A VPS, or virtual private server, is a form of multi-tenant cloud hosting in which virtualized server resources are made available to an end user over the internet via a cloud or hosting provider.
Each VPS is installed on a physical machine, operated by the cloud or hosting provider, that runs multiple VPSs. But while the VPSs share a hypervisor and underlying hardware, each VPS runs its own operating system (OS) and applications and reserves its own portion of the machine’s resources (memory, compute, etc.).
A VPS offers levels of performance, flexibility, and control somewhere between those offered by multi-tenant shared hosting and single-tenant dedicated hosting. While it might seem counterintuitive that the multi-tenant VPS arrangement would be called ‘private’—especially when single-tenant options are available—the term ‘VPS’ is most commonly used by traditional hosting providers to distinguish it from shared hosting, a hosting model where all the hardware and software resources of a physical machine are shared equally across multiple users.
At the other end of the continuum, some cloud providers (including IBM) offer a level of hosting isolation( and privacy) beyond a multi-tenant cloud server. Two common models include dedicated hosts and dedicated instances. In both of these models, the end user is getting access to virtual resources, and is likely taking advantage of a managed hypervisor, but is doing so on dedicated, single-tenant hardware.
The next sections provide more detailed comparisons of VPS, shared, and dedicated hosting.
When considering use cases for virtual servers, differences between providers can be truly significant.
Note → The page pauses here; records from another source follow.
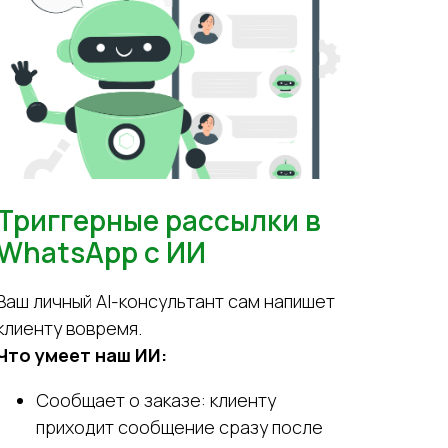
Триггерные рассылки в
WhatsApp с ИИ
Ваш личный AI-консультант сам напишет
клиенту вовремя.
Что умеет наш ИИ:
Сообщает о заказе: клиенту
приходит сообщение сразу после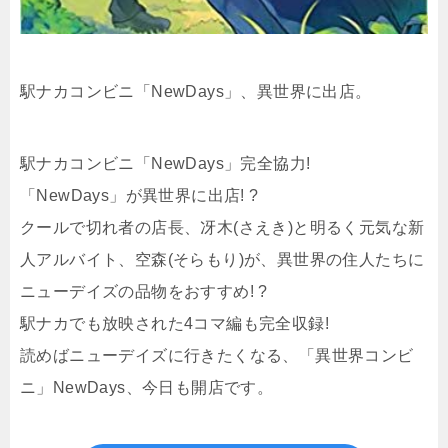
駅ナカコンビニ「NewDays」、異世界に出店。
駅ナカコンビニ「NewDays」完全協力!
「NewDays」が異世界に出店! ?
クールで切れ者の店長、冴木(さえき)と明るく元気な新
人アルバイト、空森(そらもり)が、異世界の住人たちに
ニューデイズの品物をおすすめ! ?
駅ナカでも放映された4コマ編も完全収録!
読めばニューデイズに行きたくなる、「異世界コンビ
ニ」NewDays、今日も開店です。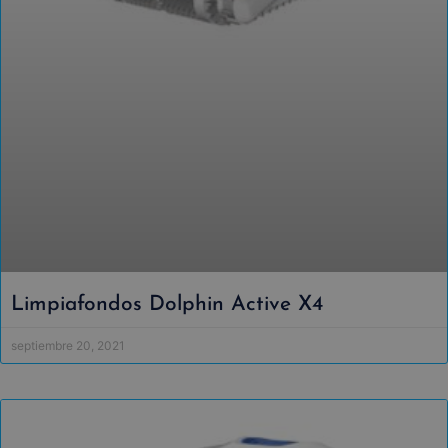
Limpiafondos Dolphin Active X4
septiembre 20, 2021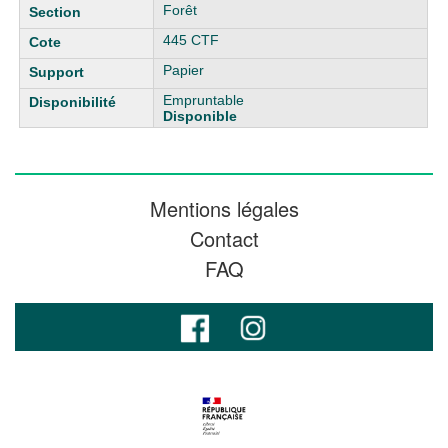
Forêt
445 CTF
Papier
Empruntable
Disponible
Mentions légales
Contact
FAQ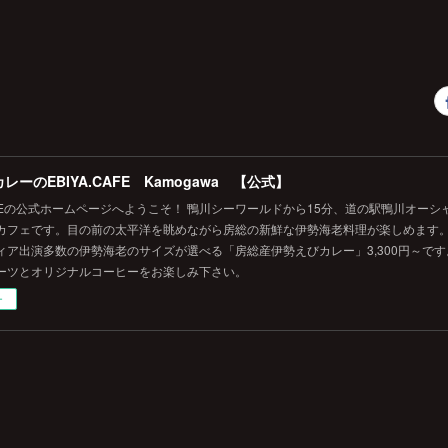
レーのEBIYA.CAFE Kamogawa 【公式】
.CAFEの公式ホームページへようこそ！ 鴨川シーワールドから15分、道の駅鴨川オー
カフェです。目の前の太平洋を眺めながら房総の新鮮な伊勢海老料理が楽しめます
ィア出演多数の伊勢海老のサイズが選べる「房総産伊勢えびカレー」3,300円～で
ーツとオリジナルコーヒーをお楽しみ下さい。
ー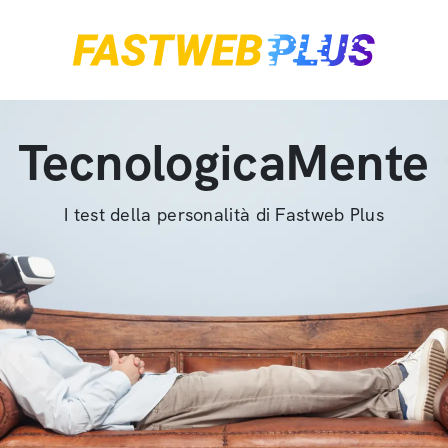
TecnologicaMente
I test della personalità di Fastweb Plus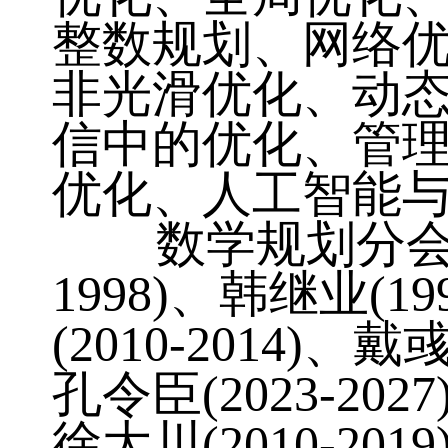
整数规划、网络
非光滑优化、动
信中的优化、管
优化、人工智能
数学规划分会成立于
1998)、韩继业(19
(2010-2014)、戴
孔令臣(2023-20
徐大川(2010-2019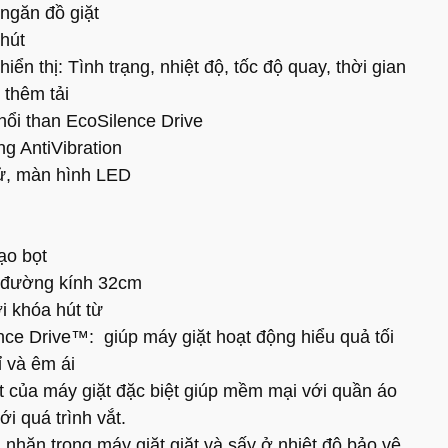
ngăn đồ giặt
phút
iển thị: Tình trạng, nhiệt độ, tốc độ quay, thời gian
 thêm tải
ổi than EcoSilence Drive
g AntiVibration
tử, màn hình LED
ạo bọt
i đường kính 32cm
ới khóa hút từ
nce Drive™: giúp máy giặt
hoạt động hiểu quả tối
ỉ và êm ái
ặt của máy giặt đặc biệt giúp mềm mại với quần áo
i quá trình vắt.
nhăn trong máy giặt giặt và sấy ở nhiệt độ bảo vệ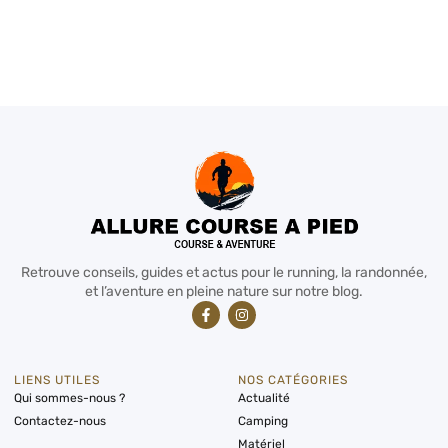
Retrouve conseils, guides et actus pour le running, la randonnée,
et l’aventure en pleine nature sur notre blog.
LIENS UTILES
NOS CATÉGORIES
Qui sommes-nous ?
Actualité
Contactez-nous
Camping
Matériel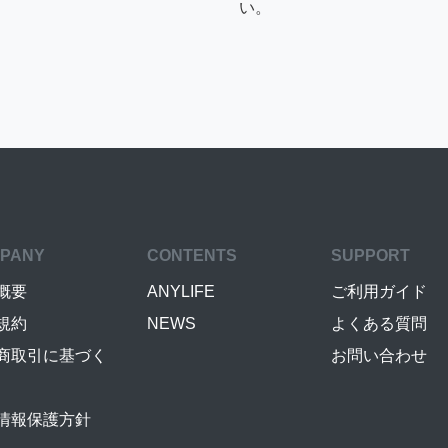
い。
PANY
CONTENTS
SUPPORT
概要
ANYLIFE
ご利用ガイド
規約
NEWS
よくある質問
商取引に基づく
お問い合わせ
情報保護方針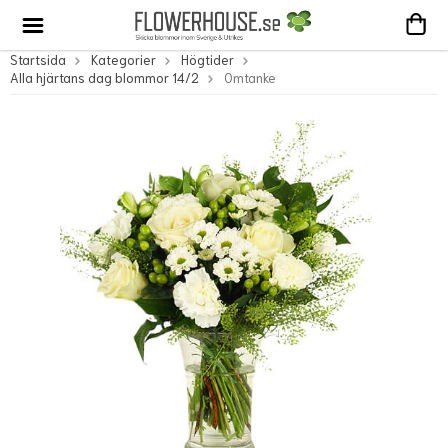
Startsida
Kategorier
Högtider
Alla hjärtans dag blommor 14/2
Omtanke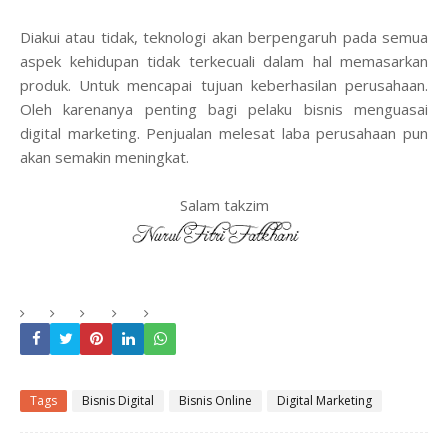
Diakui atau tidak, teknologi akan berpengaruh pada semua
aspek kehidupan tidak terkecuali dalam hal memasarkan
produk. Untuk mencapai tujuan keberhasilan perusahaan.
Oleh karenanya penting bagi pelaku bisnis menguasai
digital marketing. Penjualan melesat laba perusahaan pun
akan semakin meningkat.
Salam takzim
Tags
Bisnis Digital
Bisnis Online
Digital Marketing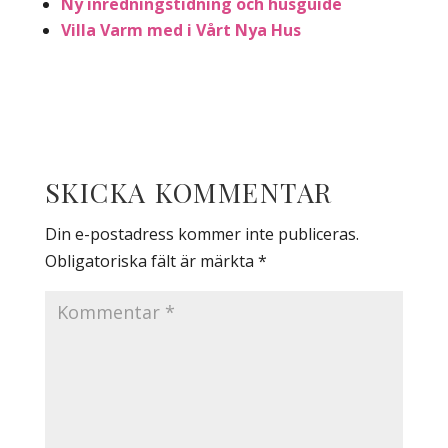
Ny inredningstidning och husguide
Villa Varm med i Vårt Nya Hus
SKICKA KOMMENTAR
Din e-postadress kommer inte publiceras.
Obligatoriska fält är märkta
*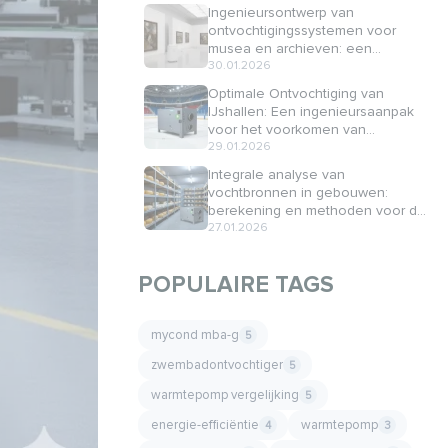
Ingenieursontwerp van
ontvochtigingssystemen voor
musea en archieven: een
technische aanpak
30.01.2026
Optimale Ontvochtiging van
IJshallen: Een ingenieursaanpak
voor het voorkomen van
condensatie en energiebesparing
29.01.2026
Integrale analyse van
vochtbronnen in gebouwen:
berekening en methoden voor de
beoordeling van vochttoetreding
27.01.2026
POPULAIRE TAGS
mycond mba-g
5
zwembadontvochtiger
5
warmtepomp vergelijking
5
energie-efficiëntie
warmtepomp
4
3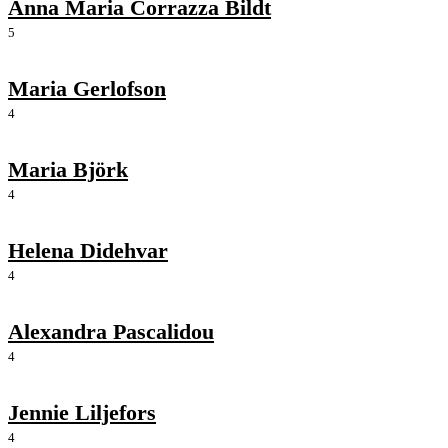
Anna Maria Corrazza Bildt
5
Maria Gerlofson
4
Maria Björk
4
Helena Didehvar
4
Alexandra Pascalidou
4
Jennie Liljefors
4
For traditional hosting providers, a VPS represents a nice balance of cost, flexibility, scalability, and control between shared and dedicated hosting and makes it a good fit for eCommerce, apps that have moderate or spiky traffic, email servers, CRM, etc.
But, beyond that, virtual servers from the major public cloud providers are significantly more robust and feature-rich—they are the foundational building block for much of what is considered “cloud” today and can handle a much more diverse set of workloads.